Hirshberg: It’s something we’re obviously very interested in. People play Call of Duty competitively. They did it long before we started putting features in the game to make it more seamless. The Call of Duty world championships we staged this year was incredibly well-viewed. It was a great event for us. It drove tremendous engagement. We want to make sure that we’re baking it into the game, and we want to make sure people from a lot of different levels can participate.
GamesBeat: I’m curious about some of the third-party analysis of preorders. Cowen & Co.’s analysts came up with their index for pre-orders. The good thing was that they showed that Ghosts is number one, but they also believe that it’s down significantly from Black Ops II.
Hirshberg: We’ve talked about this from the very first earnings calls addressing this year. If history is any guide, console transition years bring a lot of excitement. They also bring a lot of obstacles within the year. People are unsure which platform they’re going to get or whether they’ll upgrade or when they’re going to upgrade. It’s not the same as selling into a stable ecosystem where everyone knows what machine they have and what machine their friends play on. There’s a lot more uncertainty. We anticipated that having an impact, and we’re seeing that to an extent, but I was glad to see the Cowen analysis as well, showing that Ghosts is still on top in terms of demand. That matches our internal analysis. We think the console transition will provide some huge opportunities in the long term and some challenges in the short term, like they always have.

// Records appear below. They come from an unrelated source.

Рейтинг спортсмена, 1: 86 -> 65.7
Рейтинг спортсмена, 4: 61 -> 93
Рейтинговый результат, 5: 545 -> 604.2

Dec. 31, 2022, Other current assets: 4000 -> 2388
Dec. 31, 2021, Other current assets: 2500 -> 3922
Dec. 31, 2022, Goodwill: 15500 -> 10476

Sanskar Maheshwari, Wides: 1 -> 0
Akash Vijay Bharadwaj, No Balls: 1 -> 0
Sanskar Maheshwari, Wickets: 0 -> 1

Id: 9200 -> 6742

GamesBeat: The game changes a few things pretty drastically this year in the single-player campaign, like with the emphasis on stealth. How have those things gone over? Have you been able to measure that?
Hirshberg: Well, you haven’t played the whole game yet. [laughs] You might be responding to some of the levels we chose to show at our reveal surrounding E3. I get where you’re coming from, if all you’ve seen are the underwater levels and the Cornered level and the No Man’s Land level. Those do have a more tense, quiet, stealth gameplay signature to them. Trust me when I say that this game has the big Call of Duty cinematic, over the top moments as well.

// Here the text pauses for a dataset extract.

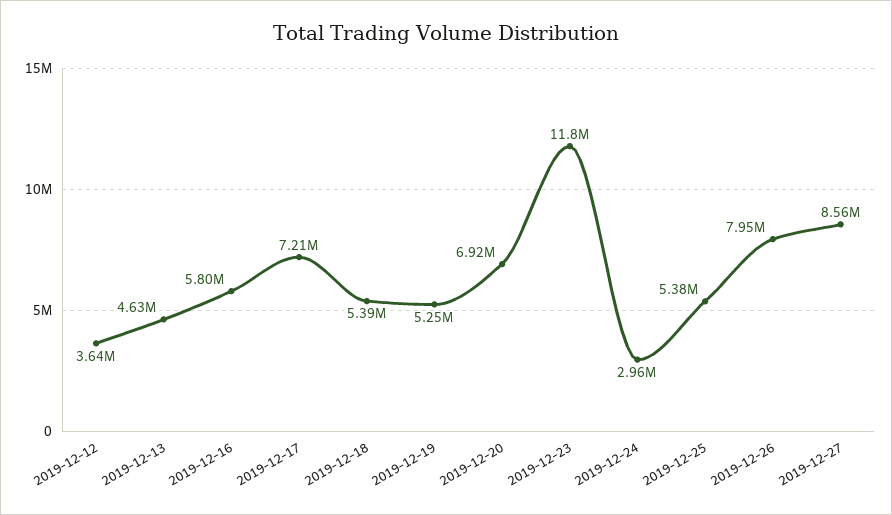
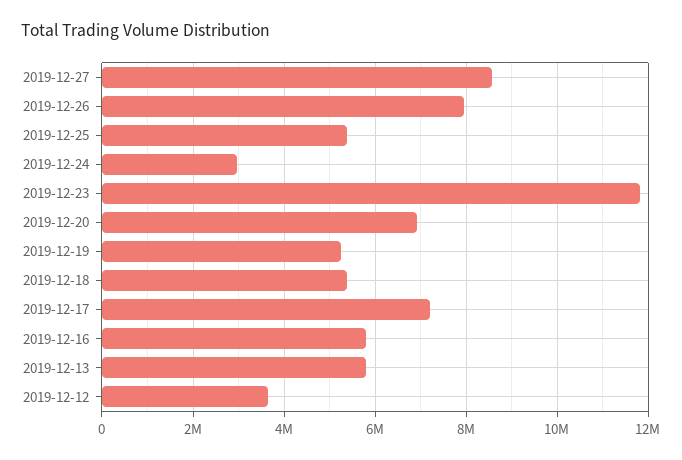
2019-12-13: 4630000 -> 5800000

Those levels were chosen for a couple of reasons. They were great demonstrations of the next-gen visuals. The underwater area is on a whole different level of rendering compared to what we’ve done in the past. We kind of get this critique coming and going. If things feel too much like past years, people say it’s just another Call of Duty game. If it veers too much, people say we’re changing too much. I think we’ve struck a nice balance. I’ve played the campaign from start to finish multiple times at different points in the development process, and it’s great. We have a great variety of gameplay. The levels where you get to play with and as Riley the dog are super fun. You’ll see, in more reveals to come, the variety and the events big and small that are baked into the campaign.
I do think that tonality is one of the things we strove for with [Hollywood script writer] Steve Gaghan’s involvement and the idea of playing with a single squad through the entire campaign. We wanted to build more relationships and have a little less anonymity to the characters surrounding you. Those slower-paced moments, more stealthy moments, are great for that.